The data must be reproduced verbatim; images are to be omitted.

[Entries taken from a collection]
----

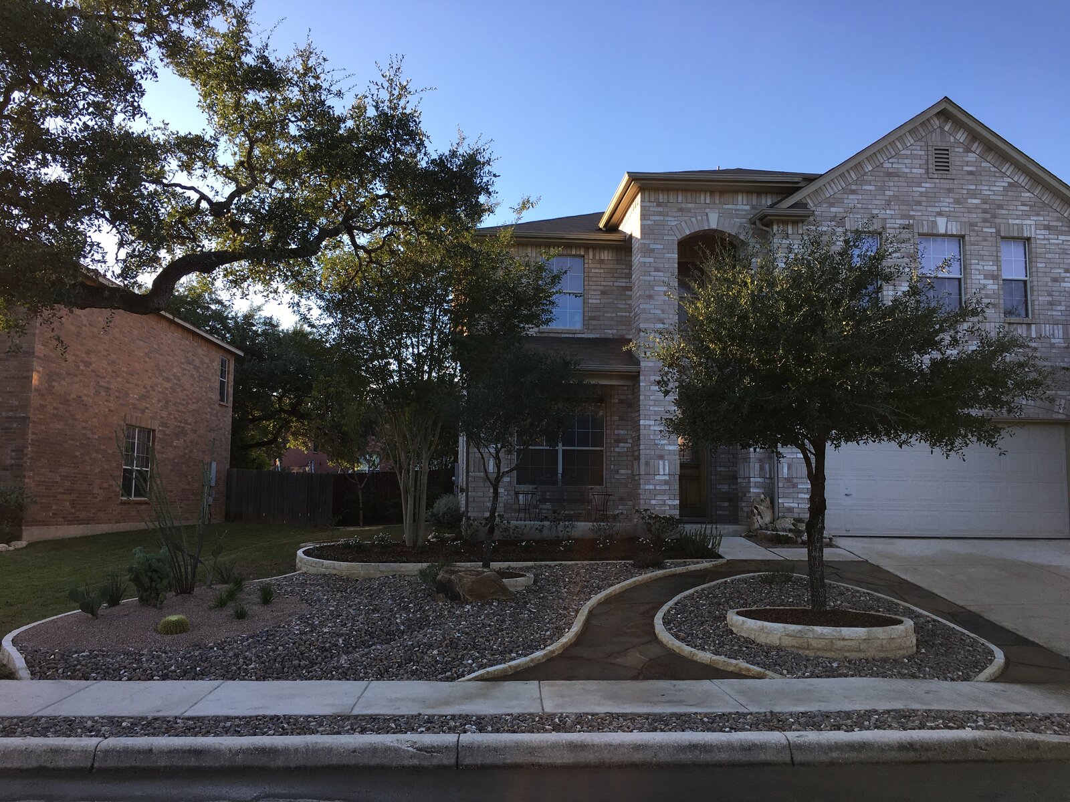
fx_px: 896
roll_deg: -1.2
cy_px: 401
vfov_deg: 48.2
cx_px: 535
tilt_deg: +7.2
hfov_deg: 61.7
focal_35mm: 29
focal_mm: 4.15
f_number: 2.2
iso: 25
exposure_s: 1/359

----

### Task output
fx_px: 896
roll_deg: -1.2
cy_px: 401
vfov_deg: 48.2
cx_px: 535
tilt_deg: +7.2
hfov_deg: 61.7
focal_35mm: 29
focal_mm: 4.15
f_number: 2.2
iso: 25
exposure_s: 1/359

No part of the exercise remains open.